What do you know that someone else who is not yet at your level might not? These are things you should be writing about.

There are countless aspects of lettering. Tools, resources, working with clients, process, documenting work, different styles, etc. These are all categories you can create topics around.

Start with creating a topic mind map. Draw a line from the center to each one of these categories and brainstorm potential topics within that category.

A mind map of potential blog topics

You might be able to sit down and immediately think of 100 topics. However, chances are some ideas are going to randomly come to mind when you’re doing other things. Be sure to write all of your ideas down so you have always have a list to draw from.

Validating a Topic

Listening to your audience should be your first priority. If you can address their struggles and teach them what they want to know, they’ll become loyal consumers of your content.

Reach out to one of your followers right now and ask them what they’re struggling with. If you don’t have an audience yet, seek out someone who does. Look at their their posts and see what kind of questions their audience members are asking.

For example, I follow several brush lettering artists. Every time they post, someone asks what kind of brush pen they’re using. This prompted me to do an extensive post about brush pens. This is quickly becoming one of my more popular posts.

If you publish content with the answers people need, they will find you. When you are developing a topic, ask yourself what someone who clicks on your post is hoping to walk away with. Then deliver that value.

The Writing Process

Writing is much easier when you have a topic! Sitting down without having to do any guesswork allows you to dive right in.

However, it’s important to write with a strategy. If you picked a topic from your editorial calendar that already has some bullet points outlined, getting started is much easier. You should already know what the takeaway of your post is going to be, so make sure the writing is a linear path to that end point.

Write. Then Edit.

Don’t edit as you write. Let me say this again.

Don’t edit as you write.

Give yourself the permission to say things imperfectly. I cannot underscore how much faster your post will come to life if you don’t edit until after you’ve finished writing.

The important part is getting all of your thoughts out. Once you’ve done this, you can go back through your post to fix typos, polish your grammar, and restructure your sentences.

Think of the writing phase as a sketch. You’re laying the structure and foundation of your piece before you’re putting ink to the paper. You’re not going to be able to write the perfect post in one pass.

Adding Polish

After you finish writing and have done an initial edit, it’s time to put the finishing layer of polish on it. Here’s how to do so:

  1. Read the post out loud and fix any unnatural sounding language.
  2. Do a search for the word “that” and see if you can nix it. Interestingly, this word can be removed in the majority of contexts.
  3. Do a search for the words “very” and “a lot”. Replace them with something less lazy or remove them altogether.
  4. Look for opportunities to add images.
  5. Create the featured image.
  6. Create a title people will search for and/or click on.

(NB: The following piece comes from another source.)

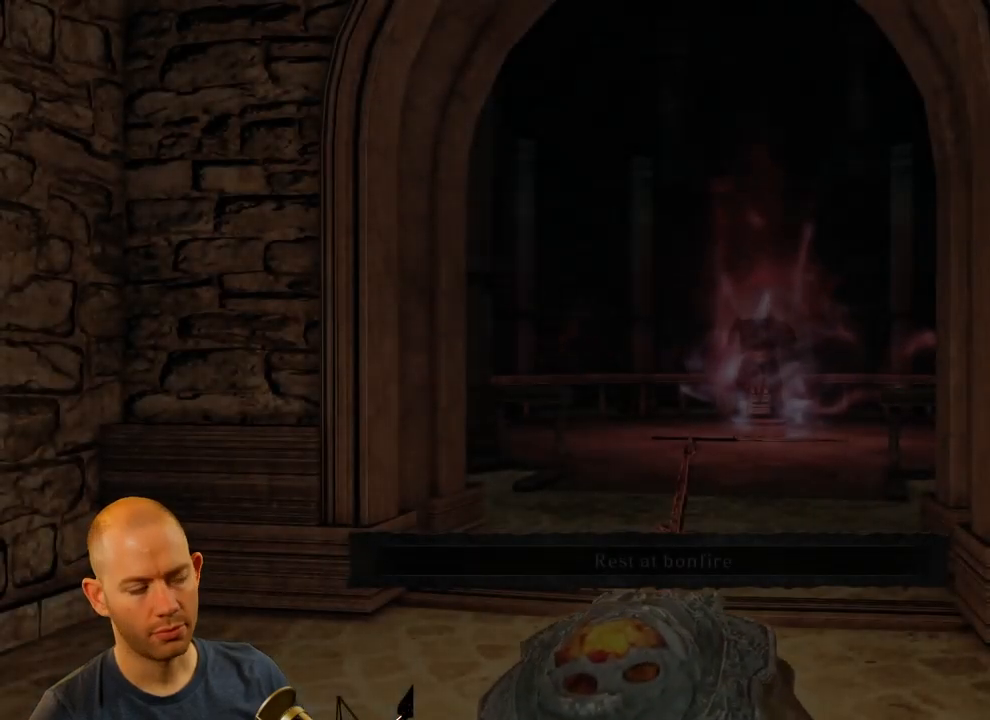
{"buttons": [], "left_stick": "center", "right_stick": "center", "events": []}
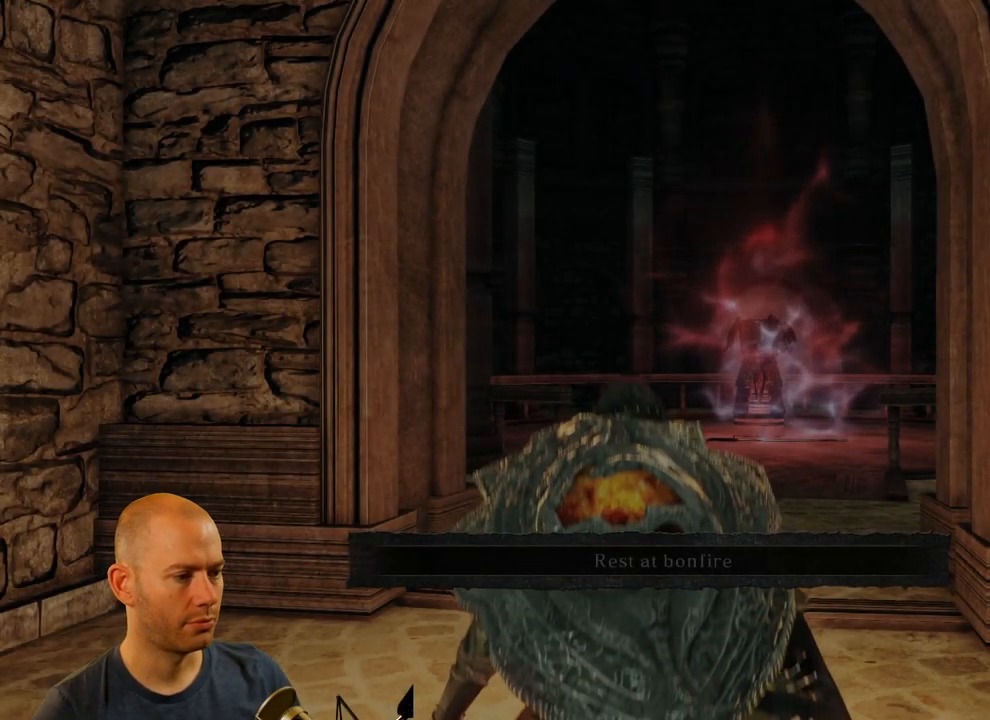
{"buttons": ["CIRCLE"], "left_stick": "up-left", "right_stick": "center", "events": [[50, "right_stick", "down-right"], [117, "left_stick", "up-left"], [217, "right_stick", "center"], [367, "CIRCLE", "down"]]}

Optimize for Skim-ability.

People skim. There simply isn’t enough time or interest in reading every single word. Therefore, it’s best to break things up visually so people still get the message when they breeze through your post.

Keep your sentences as short as possible. Use simple language. Break up big blocks of text into individual thoughts. Be sure to make use of headlines, utilize block quotes, and add emphasis to a thought with bolded words.


If you publish regularly (and you should), the most stressful part of blogging is when you’re behind schedule. Scrambling last minute to get something published isn’t fun — and your quality will suffer. Make sure you have a content buffer to allow yourself some flexibility.

Certain weeks are busier than others. If you have some extra wiggle room one week, try to write an extra blog post or two to expand your buffer.
Schedule your buffer. Most website platforms allow you to input a post and schedule it to be published on a certain day or time.

Scheduling posts ahead of time

I schedule out 2-4 weeks at a time. If I was to die right now, you’d still get new posts for the next 3 weeks.

The Rewards of a Lettering Blog…

… can be abysmal. Don’t let this get you down.

If you didn’t receive any feedback on your recent post, rejoice in the fact you were able to publish evergreen content. Your target persona didn’t find it today, but they might find in it in a year from now when they finally discover you.

Don’t get too caught up in your site analytics. However, pay attention to what content resonates most and create complimentary content.

Finally, don’t be afraid to ask your audience members what they want to see more of. If you’re developing content based on their needs instead of your own presumptuous whims, you’re going to have an audience of people hungry for your content.